Processing a CSV to find unique departments:

cut -d',' -f3 employees.csv | grep -v "Department" | sort -u

Finding specific data and extracting one column:

grep "ERROR" application.log | cut -d' ' -f4

The official cut command reference covers additional options for edge cases.

Quick Reference – Essential cut Commands:

  • cut -f1 file – First field (tab-delimited)
  • cut -d',' -f1,3 file – Fields 1 and 3 (comma-delimited)
  • cut -d':' -f1-3 file – Fields 1 through 3 (colon-delimited)
  • cut -c1-10 file – Characters 1 through 10
  • command | cut -d' ' -f2 – Second field from command output

Wrapping Up

The cut command in Linux is one of those tools that seems simple until you realize how often you need it. Once you build the muscle memory for -d and -f, extracting columns and fields becomes second nature.

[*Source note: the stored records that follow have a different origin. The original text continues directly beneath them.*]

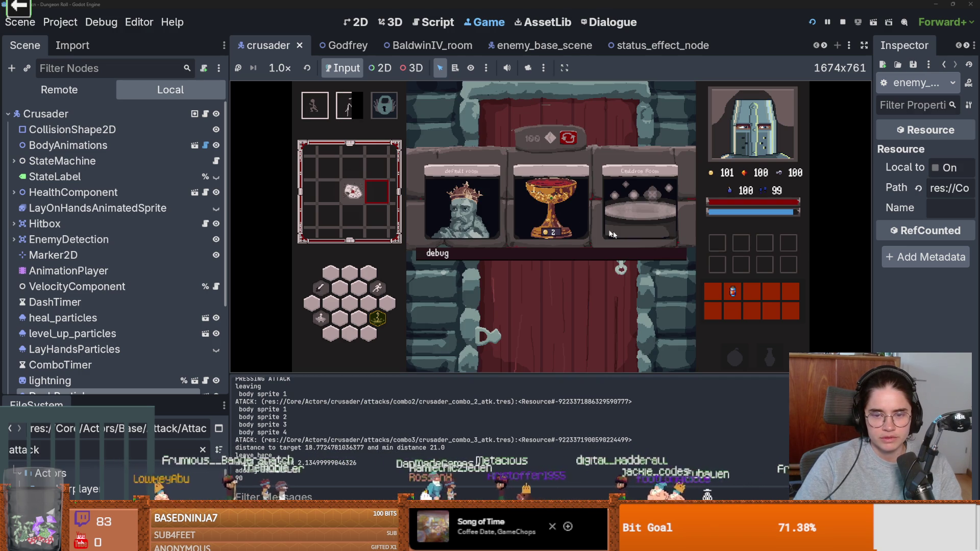
{"action": "left_click", "coordinate": [610, 254]}
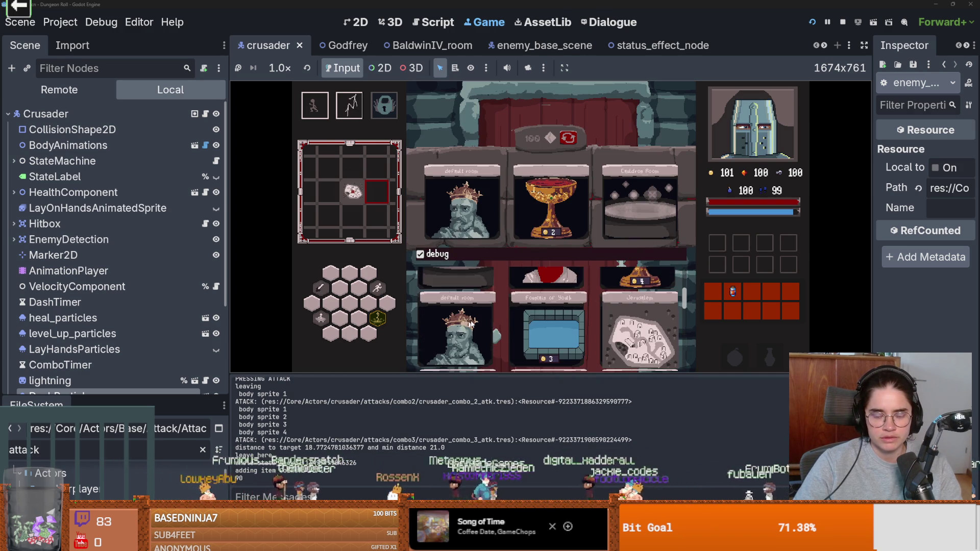
{"action": "scroll", "coordinate": [470, 323], "scroll_direction": "down", "scroll_amount": 2}
{"action": "left_click", "coordinate": [553, 310]}
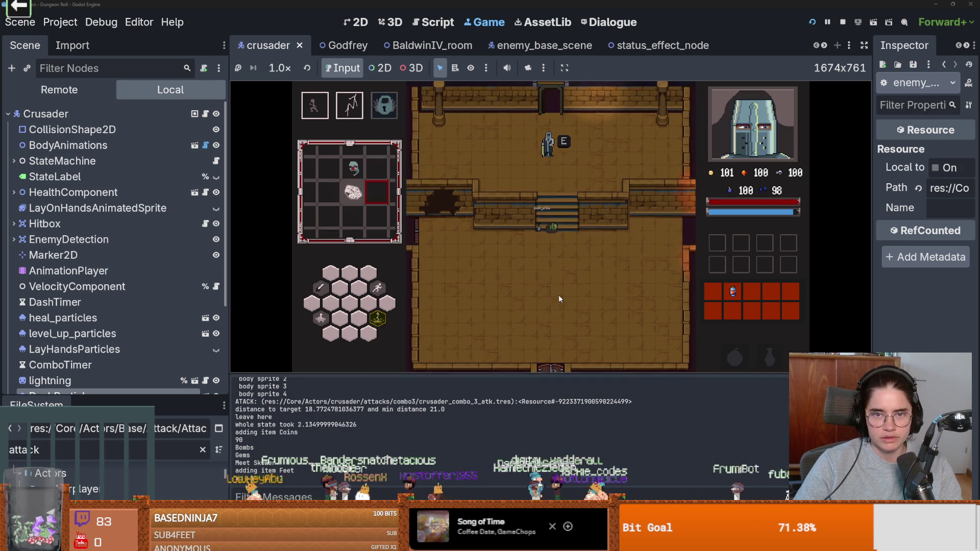
Fight the goblins in the dark room and cast the crusader's lightning strike on them.
{"action": "left_click", "coordinate": [587, 332]}
{"action": "key", "text": "space"}
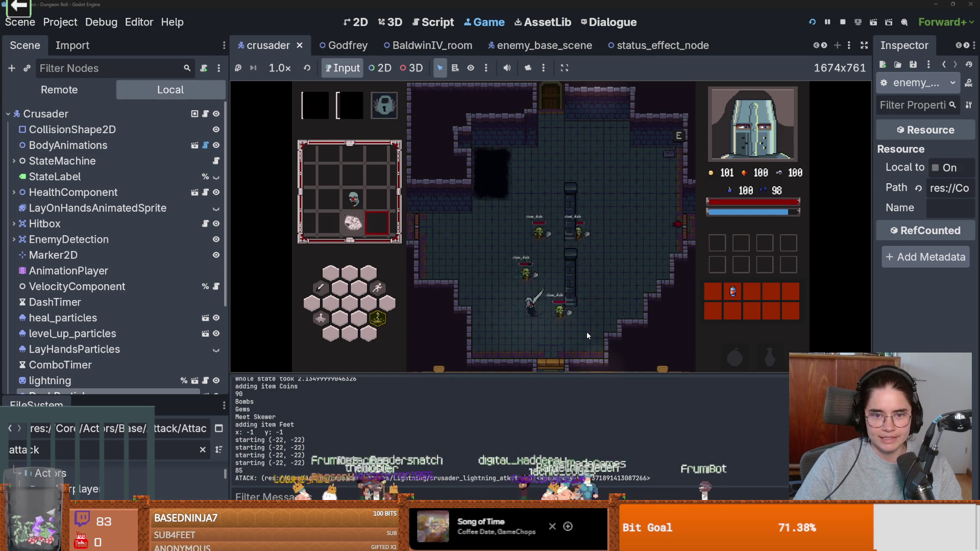
{"action": "key", "text": "a"}
{"action": "key", "text": "w"}
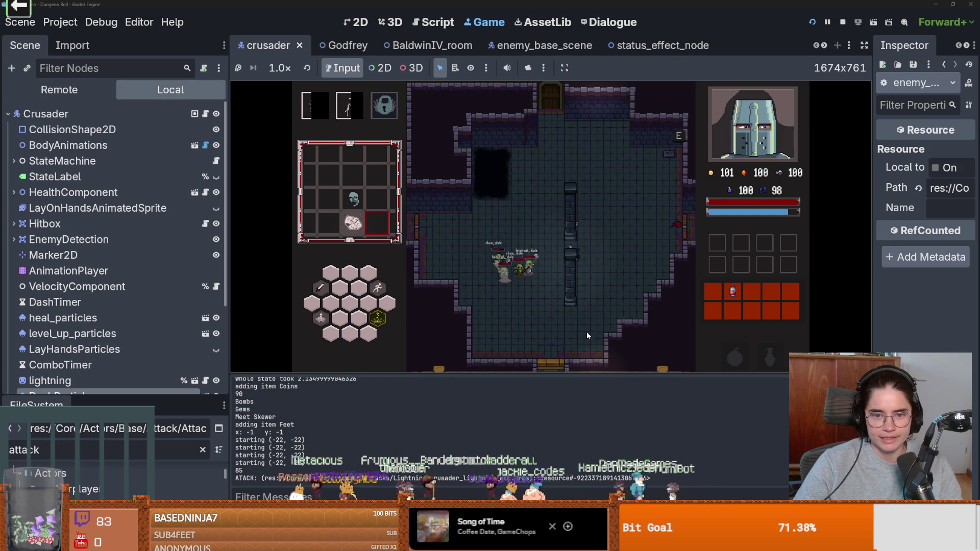
{"action": "key", "text": "d"}
{"action": "key", "text": "s"}
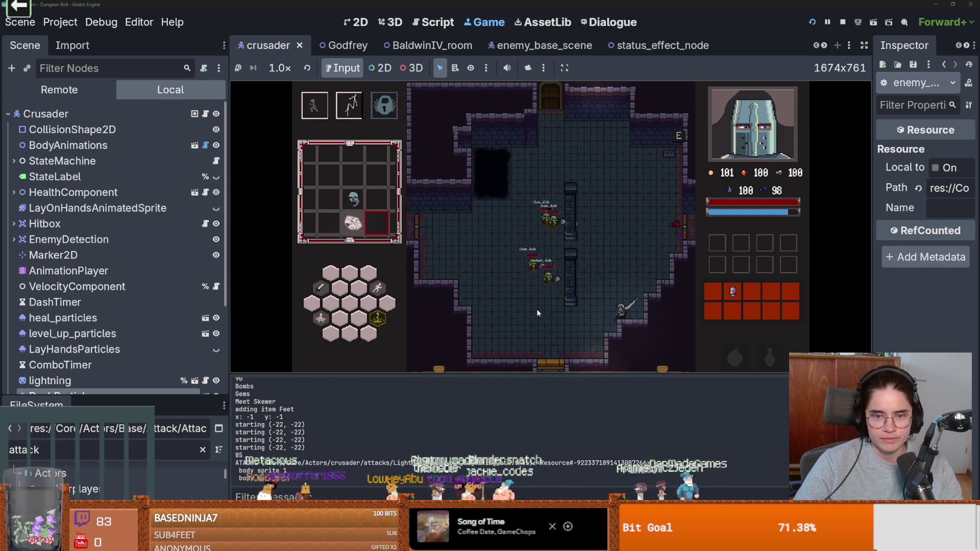
{"action": "key", "text": "a"}
{"action": "key", "text": "space"}
{"action": "left_click", "coordinate": [611, 313]}
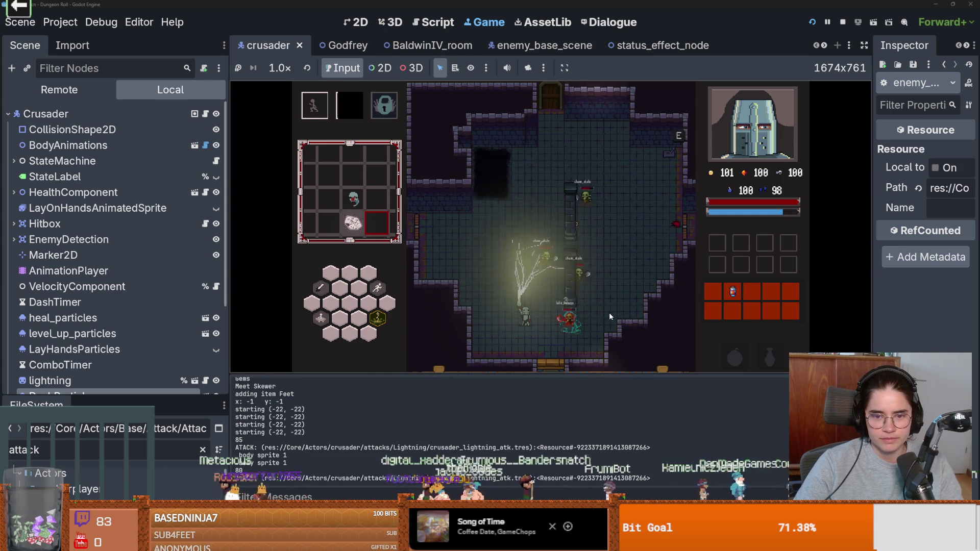
Stop the game and select the StateMachine's sword_lightning_strike state.
{"action": "left_click", "coordinate": [828, 22]}
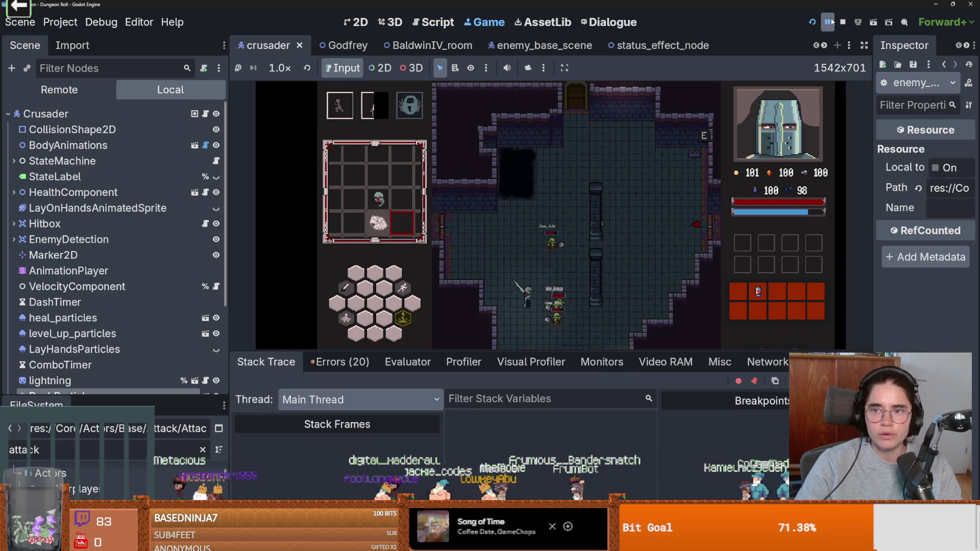
{"action": "left_click", "coordinate": [843, 22]}
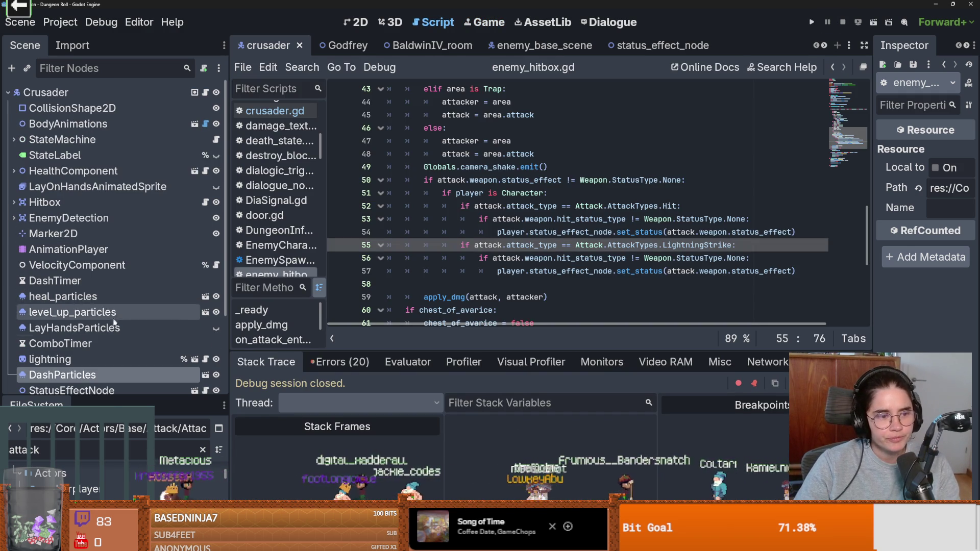
{"action": "scroll", "coordinate": [114, 322], "scroll_direction": "down", "scroll_amount": 4}
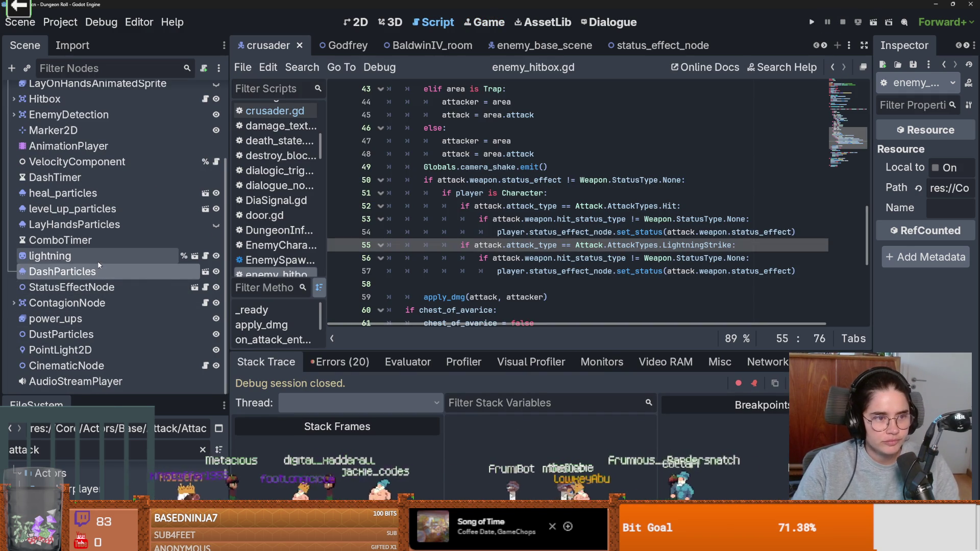
{"action": "scroll", "coordinate": [99, 265], "scroll_direction": "up", "scroll_amount": 9}
{"action": "left_click", "coordinate": [14, 112]}
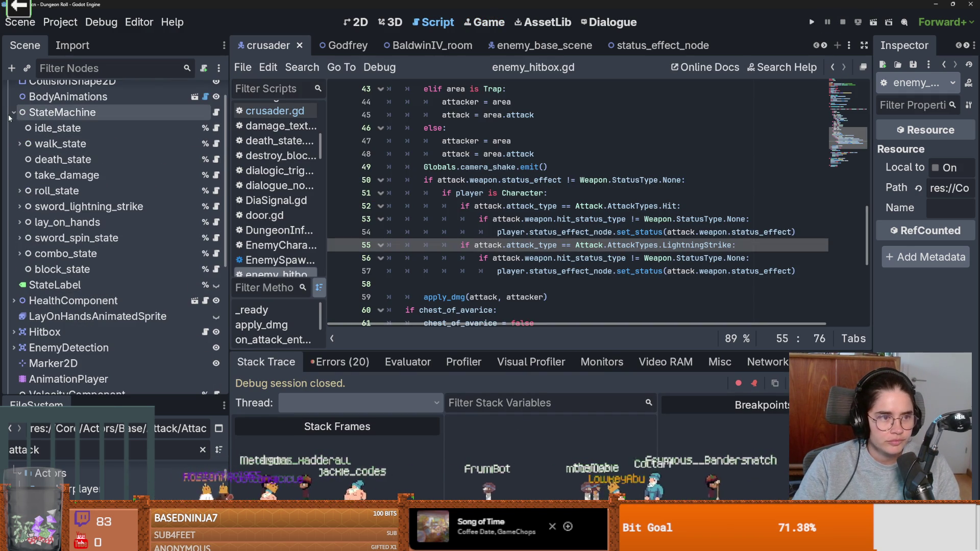
{"action": "left_click", "coordinate": [89, 206]}
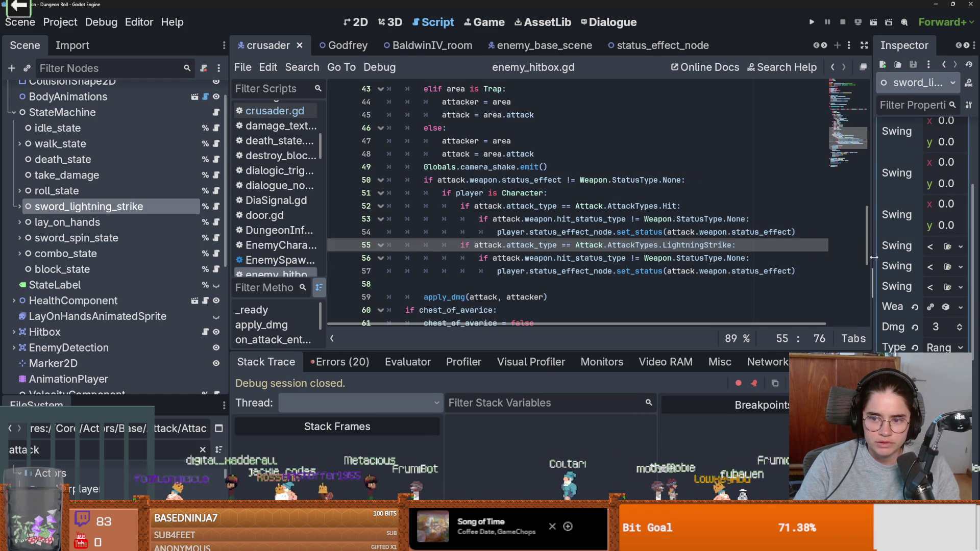
Widen the Inspector and review combo_state's combo_1 attack settings.
{"action": "left_click_drag", "start_coordinate": [874, 257], "coordinate": [684, 215]}
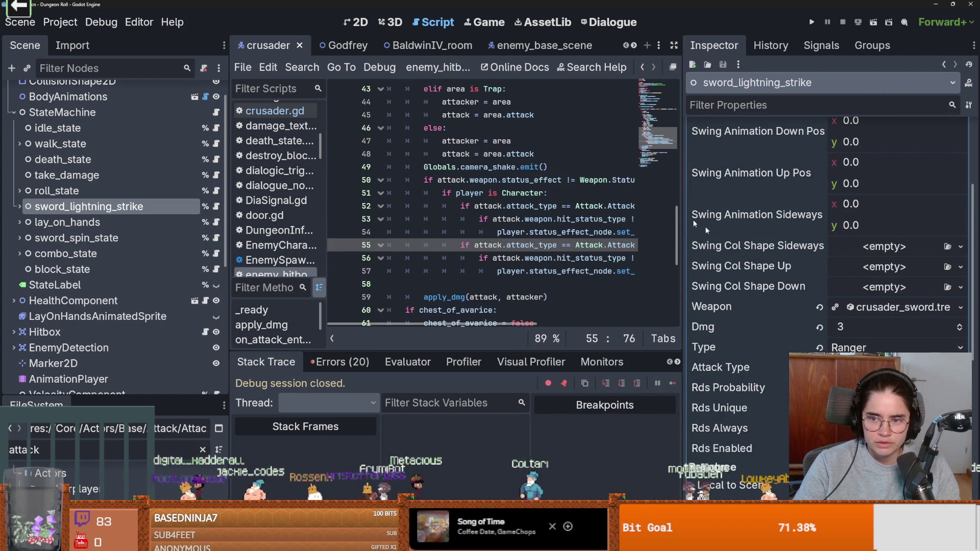
{"action": "scroll", "coordinate": [812, 332], "scroll_direction": "up", "scroll_amount": 5}
{"action": "scroll", "coordinate": [812, 332], "scroll_direction": "down", "scroll_amount": 10}
{"action": "scroll", "coordinate": [812, 332], "scroll_direction": "up", "scroll_amount": 1}
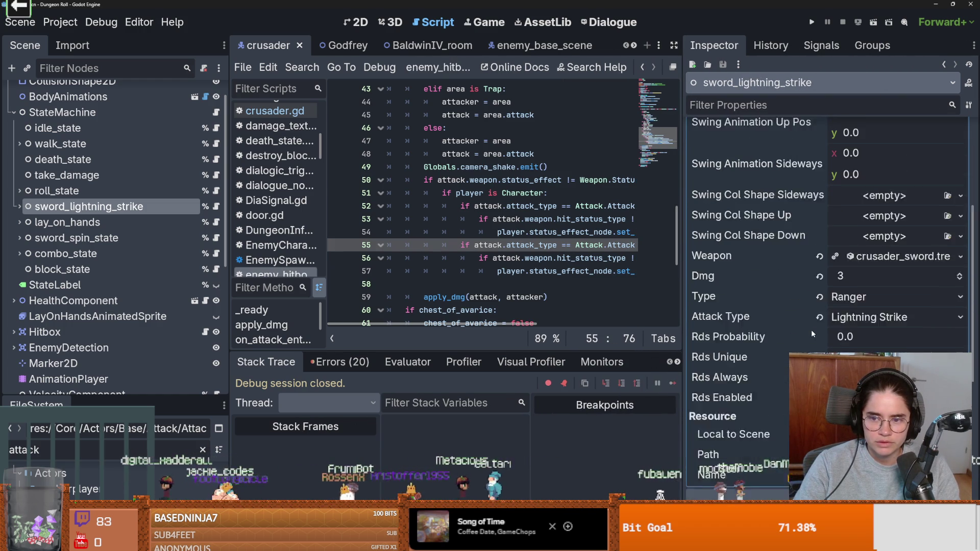
{"action": "scroll", "coordinate": [810, 332], "scroll_direction": "up", "scroll_amount": 1}
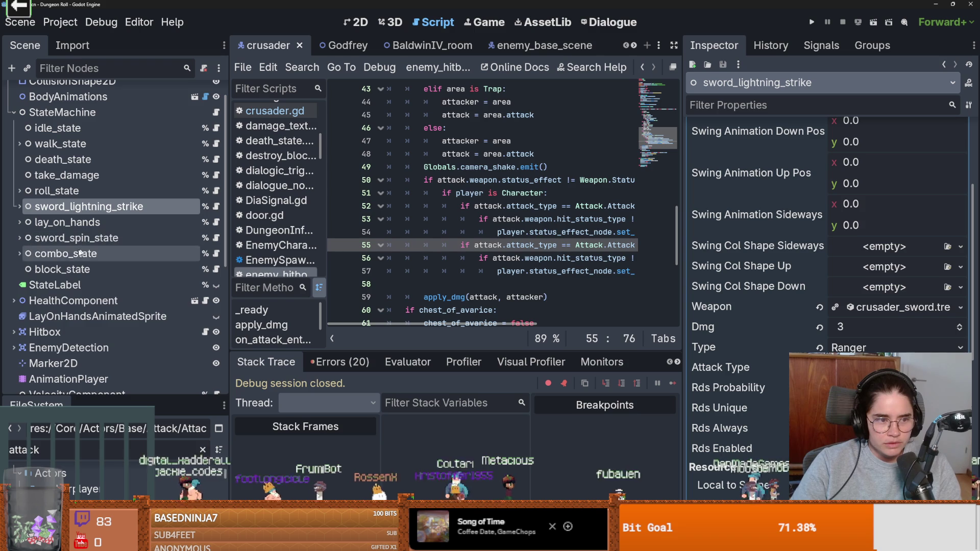
{"action": "left_click", "coordinate": [20, 253]}
{"action": "left_click", "coordinate": [68, 301]}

Remember the key limitations: single-character delimiters only, and be mindful of irregular spacing. When those constraints bite, reach for awk. But for clean, delimited data? cut is faster and simpler.

If you’re building out your text processing toolkit, explore related commands like find command for locating files before processing them. Combining these tools gives you serious power over your data.

Now go extract some columns. Your log files are waiting.